Have we seen the bottom of the great oil-price plunge of 2014?
Experts say not yet. But oil prices rose sharply Monday, making their biggest jump in two years: Nymex crude-oil futures rose 4.78 percent, to $69.31 a barrel. And Brent crude, the international benchmark, rose 3 percent, to $72.54. It had been down as low as $67.53 earlier in the day, the lowest it’s been since July 2009.
Oil is down about one-third since June, and late last week the commodity plunged even more precipitously after OPEC announced it would not stem the price drop by ramping up production among its 12 member nations. But some analysts saw Monday’s jump as merely profit-taking after last week’s sell-off.
From The Wall Street Journal:
… many market watchers were skeptical that Monday’s gains signaled that oil prices had reached their bottom, pointing to global supplies that continue to overwhelm demand.
Many investors and analysts believe with OPEC on the sidelines it will take cutbacks by companies in the U.S. and Canada to bring supply and demand in line and pull the market out of its swoon. That day may not come until deep into 2015 or beyond, some analysts say.
“The market clearly got a little overdone to the downside and now it’s coming back up, proof that there will be a response from the shale patch to these low prices,” said John Kilduff, partner at energy hedge fund Again Capital in New York. “Several shale companies are already reporting capital expenditure reductions next year as their profit margins get thinned out.”

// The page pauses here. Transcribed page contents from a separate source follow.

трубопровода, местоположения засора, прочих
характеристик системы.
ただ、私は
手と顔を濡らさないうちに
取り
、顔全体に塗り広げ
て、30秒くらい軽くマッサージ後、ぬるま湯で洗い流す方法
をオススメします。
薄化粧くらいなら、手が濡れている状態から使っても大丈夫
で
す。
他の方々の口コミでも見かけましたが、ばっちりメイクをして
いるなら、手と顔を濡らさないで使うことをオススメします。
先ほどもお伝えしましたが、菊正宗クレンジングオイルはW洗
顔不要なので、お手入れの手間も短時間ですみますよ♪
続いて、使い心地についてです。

On Wall Street, shares of shale energy companies such as Denbury Resources (DNR.N) and Newfield Exploration (NFX.N) took a beating for a second straight session, down about 5 percent each in late afternoon trade.
Data reviewed by Reuters on Monday showed the new low-price environment for oil might have started affecting U.S. shale production, with a 15 percent drop in permits issued for new shale wells in October.